On Fatalism and Societal Collapse

Published on 31 July 2024 at 12:43

A few days ago, I posted a brief tweet expressing my frustration with the manner in which society at large has decided to respond (or rather not respond) to the current state of affairs in our world (i.e. the catastrophic rise in COVID infections across the world, the exorbitant number of wildfires all over the globe, the ongoing genocides that no one seems interested in ending, and so on ad infinitum). In response, a mutual inquired if I could expound my thoughts on this particular notion. This resulted in me replying with a flurry of tweets in which I hoped to encapsulate my thoughts in the most concise manner that I could manage. However, as is often the case, brevity leaves much room for speculation. As such, below I have endeavored to further refine my thoughts to such a degree that they are more apt to share with a broader audience.

 

This is the tweet in question. As is evident, the tweet is rather general and could use further context in order to its intent to be better understood. However, my frustration with society at large is clearly evident. 

 

Over the course of much reflection on the topic, I have continuously arrived at the conclusion that humans are burdened with a subconscious suicidal predisposition. This predisposition, in my estimation, is a result of the trauma caused by a fundamental failure of our consciousness to reconcile the chasm between our will to live and our own mortality. As someone once pointed out to me, consciousness requires that people to be slightly insane in order to fight for survival while being completely aware of the nature of our reality.
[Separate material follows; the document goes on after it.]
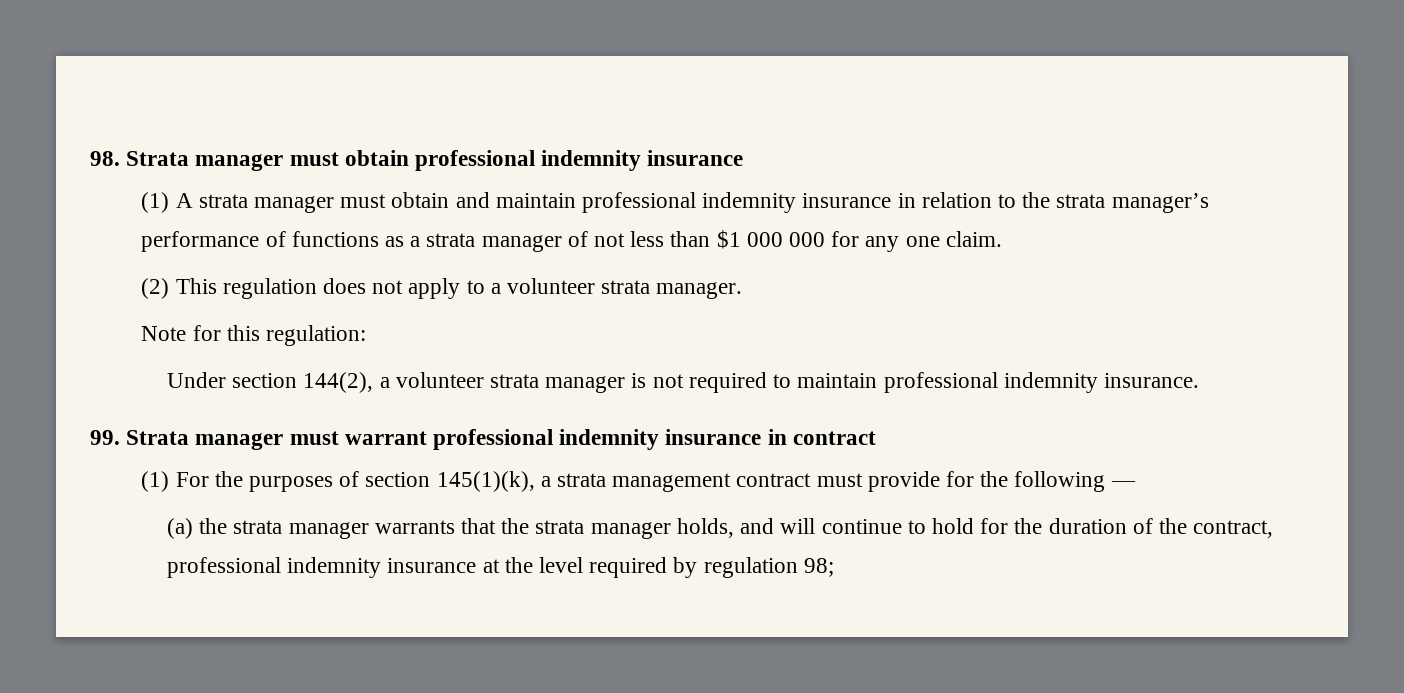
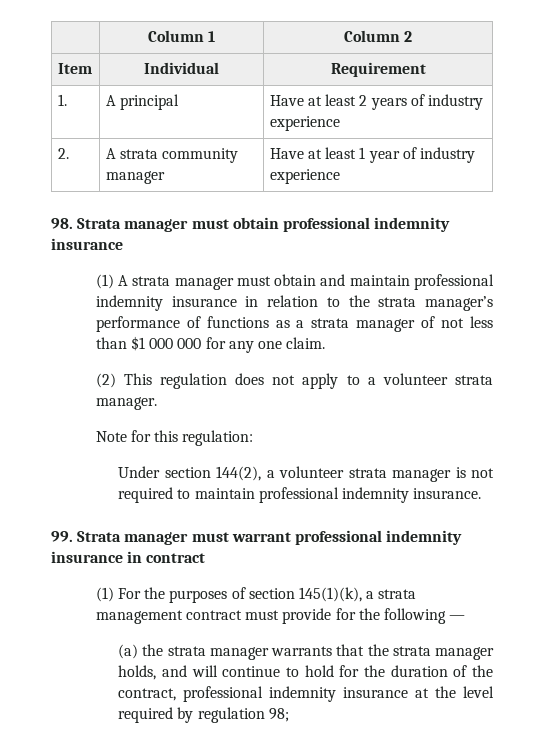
(90, 158) none -> [147,30,216,42] [343,30,413,42] [57,63,92,74] [144,62,219,74] [330,62,426,77] [57,94,67,106] [105,94,180,110] [269,94,483,110] [269,116,340,131] [57,148,69,159] [105,148,239,163] [105,171,165,184] [269,147,475,163] [269,169,340,184] | Column 1 | Column 2 // Item | Individual | Requirement // 1. | A principal | Have at least 2 years of industry experience // 2. | A strata community manager | Have at least 1 year of industry experience //

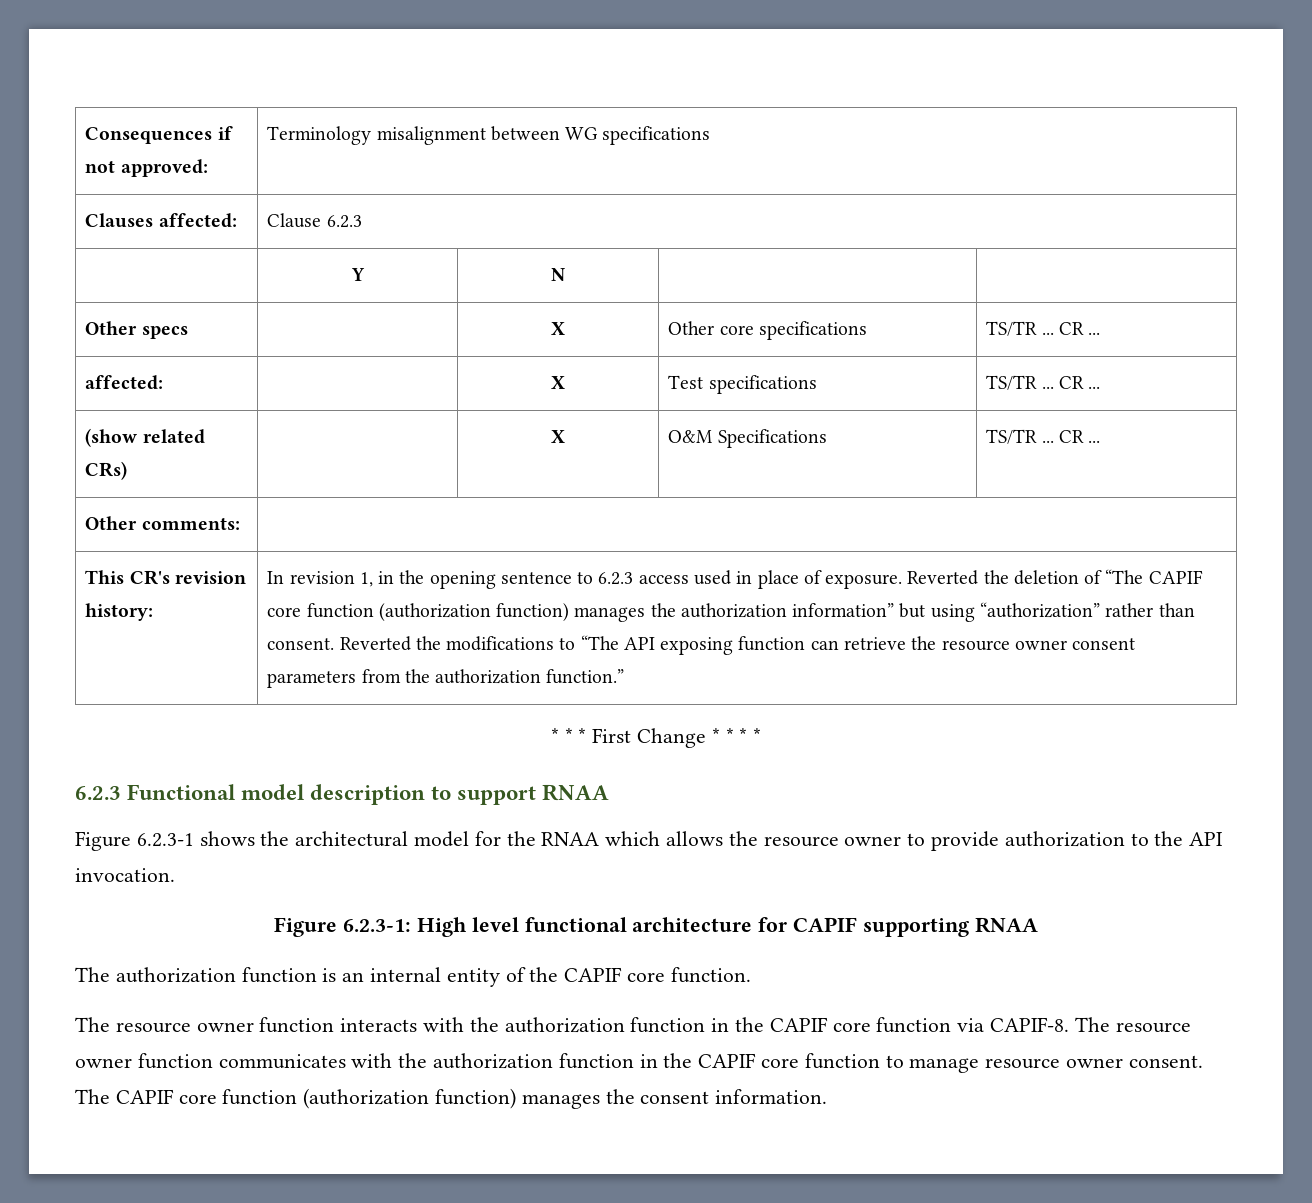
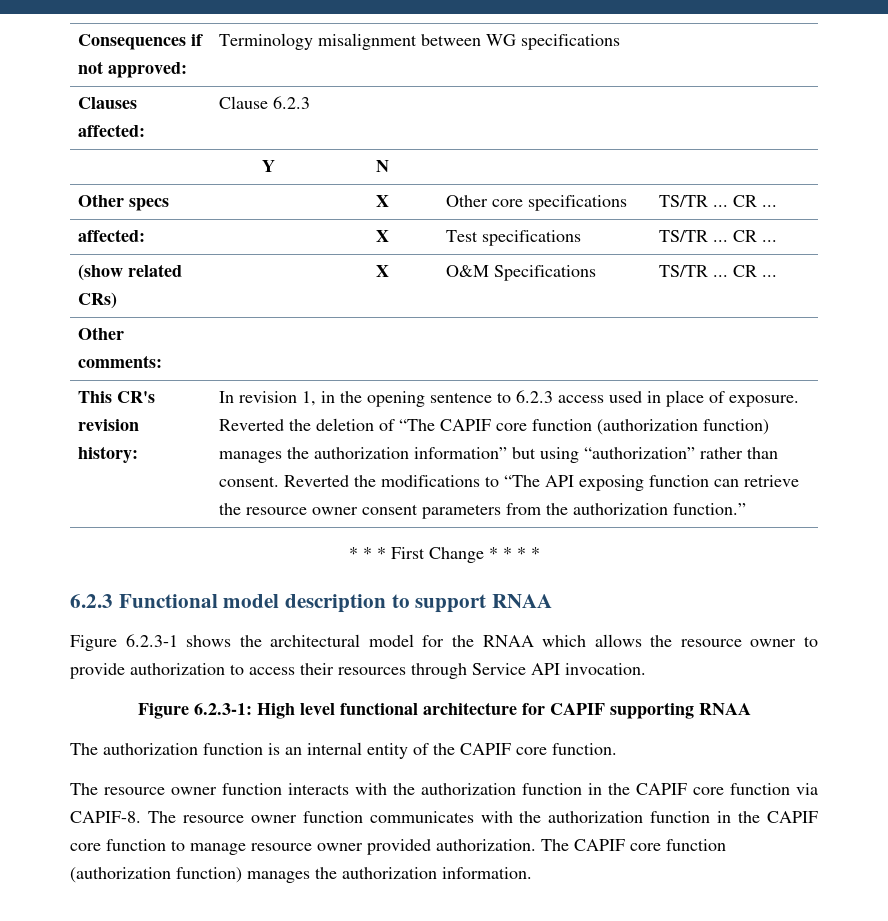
[1154,831,1184,846] the -> [249,663,526,679] access their resources through Service
[1128,1055,1203,1068] consent. -> [367,839,536,855] provided authorization.
[640,1091,710,1104] consent -> [342,867,437,879] authorization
It seems to me that the reason so many of us adopt self-defeating behaviors is because we cannot reconcile the will to live with the deeply demoralizing understanding of our own mortality. 

 

It is undoubtedly completely disheartening to live with this knowledge, and in order to move forward despite this understanding requires a measure of denialism in order to ignore such knowledge until the moment of our finality comes to pass. Therefore, our seemingly universal drive towards fatalism seemingly serves to prove my hypothesis on human nature. As such, it is idiotic to debate whether humans are inherently good or evil because the reality is that we are neither. What we are instead is inherently indolent. We are forever attracted to the solution that requires the least amount of effort. Thus, we almost always take the easiest way out. That predisposition usually leads to wrong doing, malice, and defeatist tendencies. At its core, every human struggle truly stems from this deeply ingrained tendency towards the facile.

 

The reason that we struggle to keep society intact and fail to progress towards a better world is because we are constantly fighting against a human tendency towards fatalistic incompetence. The majority of our species would rather put their heads in the sand and enjoy a final moment, in whatever moment that may occur, rather than invest the effort necessary to enjoy a million moments across a future that is continuously seen as not being guaranteed.

 

As such, we will happily die in the current second rather that be burdened with managing the next. This is possibly the most disappointing thing about our species.